Cinven €1.2bn acquisition of Labco to close by end-July

The acquisition of Labco will spearhead Cinven's expansion within the laboratories market

European private equity firm Cinven expects to close its acquisition of Paris-based Labco from a consortium including 3i Group around the end of July, Cinven partner Stuart McAlpine told Private Equity International.


The firm has signed a sale and purchase agreement with the sellers and is awaiting regulatory approvals for the transaction that has an enterprise value of €1.2 billion ($1.1 billion; £855 million).


The medical diagnostic company is classified by the French government as of “national interest” and as Cinven is a foreign buyer, the deal must be approved by the Ministry of Finance. The deal is also subject to EU anti-trust approval.


Its announcement follows the cancellation in mid-May of a plan for an initial public offering of Labco shares on Euronext Paris. The company cited market volatility as the reason.


McAlpine said Cinven had been in dialogue with the company since 2014, when it heard the company was preparing for an offering. “We have a track record of investing in healthcare and a good understanding of the laboratory space. We have been looking at this space for years,” he said. 


Cinven previously invested in the UK's Phadia, which it exited at 3.4x money in 2011 and France's Sebia, which it exited at 2.4x money in 2014. Both companies are in the medical diagnostics sector. The investments were made through its fourth buyout fund.


McAlpine described the entry value for the Labco transaction as “fair and attractive” at eight times EBITDA.


Financing for the acquisition includes an “innovative” backstop facility that will allow Cinven to provide funds to the sellers while it puts in place a long term capital structure that includes refinancing the company's existing bonds, Cinven senior principal Alex Leslie said.


Labco was established in 2003 and operates a network of laboratories across Europe, including Belgium, France, Italy, Portugal, Spain and the UK. It generated revenues of around €650 million in 2014 and reported EBITDA of €131 million. It has €700 million of senior secured notes due in 2018.


The company will provide a platform for Cinven's future acquisitions in the laboratory sector. “Labco has a track record of bolt on acquisitions and an existing pipeline of opportunities that range in size and geography,” Leslie said. “It's operating in a fragmented market. We are investing behind the company with a buy and build strategy.”


The company will remain Europe-focused although it is also active in Latin America, North Africa and the Middle East, he said.

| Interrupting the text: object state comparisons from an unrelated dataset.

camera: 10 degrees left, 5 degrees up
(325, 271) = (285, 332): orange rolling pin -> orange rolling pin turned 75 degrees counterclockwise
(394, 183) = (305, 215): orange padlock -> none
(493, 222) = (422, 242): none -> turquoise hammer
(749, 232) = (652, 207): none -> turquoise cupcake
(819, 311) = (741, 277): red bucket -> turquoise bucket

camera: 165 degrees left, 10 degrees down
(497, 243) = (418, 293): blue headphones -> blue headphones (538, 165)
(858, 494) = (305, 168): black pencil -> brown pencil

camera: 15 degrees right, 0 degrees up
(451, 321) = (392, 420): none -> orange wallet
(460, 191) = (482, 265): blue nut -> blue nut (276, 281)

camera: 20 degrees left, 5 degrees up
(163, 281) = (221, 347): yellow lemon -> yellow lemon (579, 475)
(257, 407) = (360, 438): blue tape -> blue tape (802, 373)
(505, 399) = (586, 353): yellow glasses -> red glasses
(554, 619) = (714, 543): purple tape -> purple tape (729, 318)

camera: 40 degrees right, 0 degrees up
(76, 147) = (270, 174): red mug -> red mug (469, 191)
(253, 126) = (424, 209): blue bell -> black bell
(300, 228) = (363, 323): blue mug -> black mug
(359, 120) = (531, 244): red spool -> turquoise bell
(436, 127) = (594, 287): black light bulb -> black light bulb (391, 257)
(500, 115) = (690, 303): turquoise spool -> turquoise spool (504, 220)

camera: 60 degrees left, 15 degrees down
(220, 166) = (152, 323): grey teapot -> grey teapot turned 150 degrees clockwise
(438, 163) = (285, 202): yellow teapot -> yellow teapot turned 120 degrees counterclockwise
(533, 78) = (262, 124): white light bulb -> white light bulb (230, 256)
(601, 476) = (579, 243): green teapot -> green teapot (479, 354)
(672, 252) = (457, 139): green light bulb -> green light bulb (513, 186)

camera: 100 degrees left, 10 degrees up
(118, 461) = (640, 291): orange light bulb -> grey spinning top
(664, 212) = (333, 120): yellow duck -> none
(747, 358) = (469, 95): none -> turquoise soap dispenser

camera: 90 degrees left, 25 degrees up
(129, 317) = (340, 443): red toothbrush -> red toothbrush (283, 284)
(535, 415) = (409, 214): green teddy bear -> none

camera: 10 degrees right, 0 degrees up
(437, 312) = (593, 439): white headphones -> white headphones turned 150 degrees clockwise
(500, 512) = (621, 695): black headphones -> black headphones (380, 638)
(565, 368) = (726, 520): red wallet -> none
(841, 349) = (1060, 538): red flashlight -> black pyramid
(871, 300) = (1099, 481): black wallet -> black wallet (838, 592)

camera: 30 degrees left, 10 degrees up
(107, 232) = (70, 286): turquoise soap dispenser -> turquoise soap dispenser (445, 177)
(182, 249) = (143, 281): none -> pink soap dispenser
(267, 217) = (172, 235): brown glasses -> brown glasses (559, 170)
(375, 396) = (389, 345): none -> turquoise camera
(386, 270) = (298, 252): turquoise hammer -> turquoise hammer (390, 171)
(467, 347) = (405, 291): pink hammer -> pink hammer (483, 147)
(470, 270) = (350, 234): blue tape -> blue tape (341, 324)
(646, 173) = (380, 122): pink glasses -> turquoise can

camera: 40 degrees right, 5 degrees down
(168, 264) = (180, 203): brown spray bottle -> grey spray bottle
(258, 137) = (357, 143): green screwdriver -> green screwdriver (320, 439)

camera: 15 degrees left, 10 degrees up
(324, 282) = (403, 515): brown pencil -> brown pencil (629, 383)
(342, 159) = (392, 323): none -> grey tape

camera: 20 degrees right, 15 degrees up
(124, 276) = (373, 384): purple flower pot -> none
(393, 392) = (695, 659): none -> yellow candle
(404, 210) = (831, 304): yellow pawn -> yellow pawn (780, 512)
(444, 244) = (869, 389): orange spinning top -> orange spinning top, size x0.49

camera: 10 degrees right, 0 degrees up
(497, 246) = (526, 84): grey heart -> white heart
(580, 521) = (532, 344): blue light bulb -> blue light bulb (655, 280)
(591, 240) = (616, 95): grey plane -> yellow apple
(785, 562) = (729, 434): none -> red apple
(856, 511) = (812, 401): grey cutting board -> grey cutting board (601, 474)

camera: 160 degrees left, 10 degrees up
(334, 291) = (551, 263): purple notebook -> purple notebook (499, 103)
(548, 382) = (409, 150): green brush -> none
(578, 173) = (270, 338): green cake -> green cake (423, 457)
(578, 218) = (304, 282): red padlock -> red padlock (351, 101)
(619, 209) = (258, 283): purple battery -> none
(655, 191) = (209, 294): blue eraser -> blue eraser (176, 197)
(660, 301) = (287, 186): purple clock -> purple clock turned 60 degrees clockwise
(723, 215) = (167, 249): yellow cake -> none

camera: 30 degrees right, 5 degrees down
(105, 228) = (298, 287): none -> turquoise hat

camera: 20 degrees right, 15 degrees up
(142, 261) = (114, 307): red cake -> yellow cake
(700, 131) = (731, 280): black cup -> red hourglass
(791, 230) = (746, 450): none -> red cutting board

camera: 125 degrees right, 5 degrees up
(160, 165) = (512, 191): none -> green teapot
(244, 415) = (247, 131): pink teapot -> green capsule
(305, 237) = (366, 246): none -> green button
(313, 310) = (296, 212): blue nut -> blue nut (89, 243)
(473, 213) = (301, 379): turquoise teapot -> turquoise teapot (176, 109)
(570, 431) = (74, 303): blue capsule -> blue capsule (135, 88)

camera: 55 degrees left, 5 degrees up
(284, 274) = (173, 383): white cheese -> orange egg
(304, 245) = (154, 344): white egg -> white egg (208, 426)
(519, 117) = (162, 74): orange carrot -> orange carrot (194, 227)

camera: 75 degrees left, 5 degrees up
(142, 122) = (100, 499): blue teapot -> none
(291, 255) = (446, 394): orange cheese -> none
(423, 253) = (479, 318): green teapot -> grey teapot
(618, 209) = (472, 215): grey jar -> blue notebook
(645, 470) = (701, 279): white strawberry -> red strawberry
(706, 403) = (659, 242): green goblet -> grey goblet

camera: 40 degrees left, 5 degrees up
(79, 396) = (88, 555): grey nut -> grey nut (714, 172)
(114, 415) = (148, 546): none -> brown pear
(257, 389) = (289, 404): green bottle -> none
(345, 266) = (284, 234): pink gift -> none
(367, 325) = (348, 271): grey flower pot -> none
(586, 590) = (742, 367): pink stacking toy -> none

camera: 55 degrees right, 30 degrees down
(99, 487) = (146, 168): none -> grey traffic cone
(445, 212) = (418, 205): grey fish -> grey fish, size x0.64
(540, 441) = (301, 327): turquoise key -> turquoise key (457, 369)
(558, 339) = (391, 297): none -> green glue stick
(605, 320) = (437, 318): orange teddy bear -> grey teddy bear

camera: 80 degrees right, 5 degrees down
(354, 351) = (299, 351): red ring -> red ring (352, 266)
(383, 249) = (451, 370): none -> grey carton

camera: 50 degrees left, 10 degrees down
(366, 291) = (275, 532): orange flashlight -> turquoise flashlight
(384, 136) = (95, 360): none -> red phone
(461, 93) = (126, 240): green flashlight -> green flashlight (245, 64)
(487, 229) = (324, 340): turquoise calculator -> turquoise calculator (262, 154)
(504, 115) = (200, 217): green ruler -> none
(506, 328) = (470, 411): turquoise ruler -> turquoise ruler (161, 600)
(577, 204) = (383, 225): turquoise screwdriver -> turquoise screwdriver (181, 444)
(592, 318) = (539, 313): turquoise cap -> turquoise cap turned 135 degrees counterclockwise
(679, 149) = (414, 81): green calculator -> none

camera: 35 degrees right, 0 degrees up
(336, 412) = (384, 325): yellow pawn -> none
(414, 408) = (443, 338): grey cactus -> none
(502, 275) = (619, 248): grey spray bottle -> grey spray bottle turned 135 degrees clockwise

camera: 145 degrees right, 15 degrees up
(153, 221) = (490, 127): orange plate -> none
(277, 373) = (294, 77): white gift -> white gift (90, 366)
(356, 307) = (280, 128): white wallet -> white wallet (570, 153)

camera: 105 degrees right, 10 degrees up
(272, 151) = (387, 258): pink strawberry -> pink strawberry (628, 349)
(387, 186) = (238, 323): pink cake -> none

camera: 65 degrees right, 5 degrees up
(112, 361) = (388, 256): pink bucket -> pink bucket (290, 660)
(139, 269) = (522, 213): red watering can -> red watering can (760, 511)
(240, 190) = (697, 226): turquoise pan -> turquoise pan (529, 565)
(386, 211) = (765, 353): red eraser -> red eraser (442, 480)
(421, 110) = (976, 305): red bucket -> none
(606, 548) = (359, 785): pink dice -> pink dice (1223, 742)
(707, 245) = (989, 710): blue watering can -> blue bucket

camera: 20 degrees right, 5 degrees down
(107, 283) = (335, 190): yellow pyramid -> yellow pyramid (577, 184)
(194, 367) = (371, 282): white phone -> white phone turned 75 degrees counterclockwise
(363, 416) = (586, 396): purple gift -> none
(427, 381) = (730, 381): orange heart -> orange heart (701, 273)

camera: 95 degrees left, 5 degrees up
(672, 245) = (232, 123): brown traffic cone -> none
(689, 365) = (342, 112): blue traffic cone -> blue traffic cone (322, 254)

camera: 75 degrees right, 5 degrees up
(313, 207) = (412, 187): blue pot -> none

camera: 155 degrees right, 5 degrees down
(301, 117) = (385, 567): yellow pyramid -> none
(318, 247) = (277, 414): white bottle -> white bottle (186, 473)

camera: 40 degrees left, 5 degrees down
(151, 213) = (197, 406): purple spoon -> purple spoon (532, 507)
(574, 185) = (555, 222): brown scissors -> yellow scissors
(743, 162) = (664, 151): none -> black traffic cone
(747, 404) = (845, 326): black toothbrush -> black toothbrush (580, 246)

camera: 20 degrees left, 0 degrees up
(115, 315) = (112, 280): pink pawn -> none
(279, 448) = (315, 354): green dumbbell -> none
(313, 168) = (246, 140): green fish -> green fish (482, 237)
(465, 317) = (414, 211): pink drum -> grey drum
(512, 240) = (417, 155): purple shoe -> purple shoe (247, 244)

3i took a minority stake in Labco in 2008 and the company completed more than 130 acquisitions during the investment period, the private equity firm said in a statement. 3i's proceeds from the sale of its stake total €58 million.


The acquisition was made by Cinven's Fifth European Buyout Fund that reached final close at €5.3 billion in June 2013. Labco brings the number of investments made by the fund to 12. 

The firm invested €536 million in Sweden's Coor Service Management Group in 2007. In 2014, it invested NOK 21 billion ($2.7 billion; €2.5 billion; £1.8 billion) in Norway's Visma, which provides business management software and outsourcing services.


“We are in investment mode. We are past half way,” McAlpine said.


Talking generally about Cinven, McAlpine said that following “a good run” of exits in 2014, the firm is aiming to take a Nordic support services business to market before the summer.


If everything proceeds smoothly with Labco, the private equity firm expects to go to market to raise its sixth fund in the next 12 months, he added.